Oliner, Adam, and Jon Stearley. “What Supercomputers Say: A Study of Five System Logs.” 37th Annual IEEE/IFIP International Conference on Dependable Systems and Networks (DSN'07), Edinburgh, 25-28 June 2007. Washington, DC: IEEE Computer Society, 2007. 575-584. Print.
Computer logs are the issue every system administrator faces in his work. However, they were studied not well enough, while the knowing and proper analysis of logs and their content allowed improving control and prediction of possible system failures. In their paper, Oliner and Jon aim to study and to analyze logs and alerts generated by five of the largest supercomputers, Liberty (512), Spirit (1028), Thunderbird (9024), Red Storm (10880), and Blue Gene/L (131072) and to give recommendations regarding further researches in the area. The study of Oliner and Jon is the first to consider raw logs from several supercomputers concentrating on the real behavior of the system, as the previous works lacked data about the behavior of large computing systems. At first, the authors collect logs from the five supercomputers, then identify alerts, and finally, suggest filter algorithm, filter the alerts, and provide the analysis of the results. During their work, they analyze more about 112 GB of information, and it makes their study the first largest study in this area. In the end, Oliner and Jon give recommendations regarding solutions of the next problems: detection of faults, prediction of failures, attribution of root causes, and quantification of RAS.

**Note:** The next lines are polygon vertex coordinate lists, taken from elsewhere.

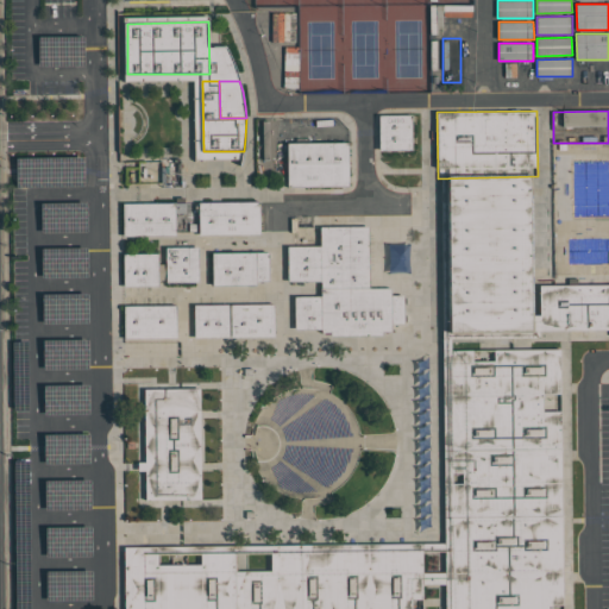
[(381,115),(413,115),(414,150),(381,151),(381,115)]
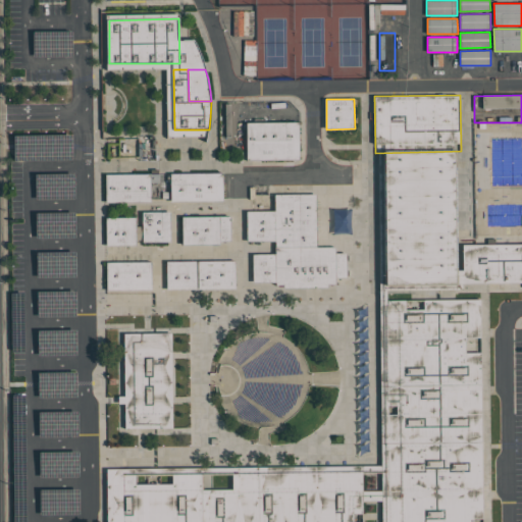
[(247,122),(299,122),(300,158),(247,159),(247,122)]
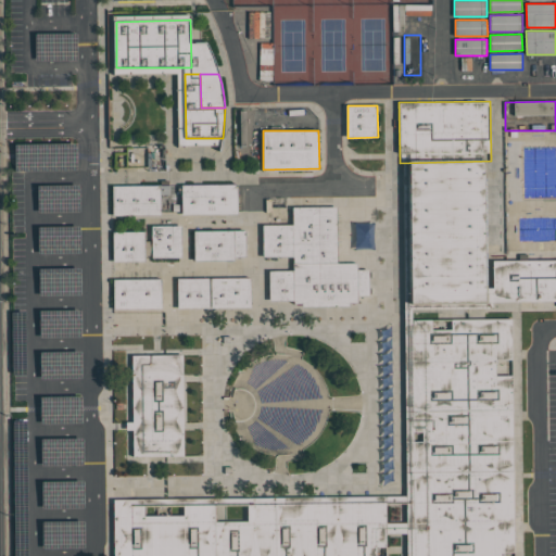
[(505,130),(555,130),(555,250),(507,251),(505,130)]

The study of Oliner and Jon is the first massive-scale study in the area of logs and alerts of the computing systems. Its major flaws include the weaknesses of the mechanism and threshold of the suggested filter algorithm and refer to the lack of understanding of alert mechanisms. Generally, it is a strong research that forms the basis and provides directions for further studies in the area. The authors clearly state their purpose, describe the solution, write about the weaknesses of their study, and give detailed recommendations regarding future researches and their possible solutions.
Works Cited
Oliner, Adam, and Jon Stearley. “What Supercomputers Say: A Study of Five System Logs.” 37th Annual IEEE/IFIP International Conference on Dependable Systems and Networks (DSN'07), Edinburgh, 25-28 June 2007. Washington, DC: IEEE Computer Society, 2007. 575-584. Print.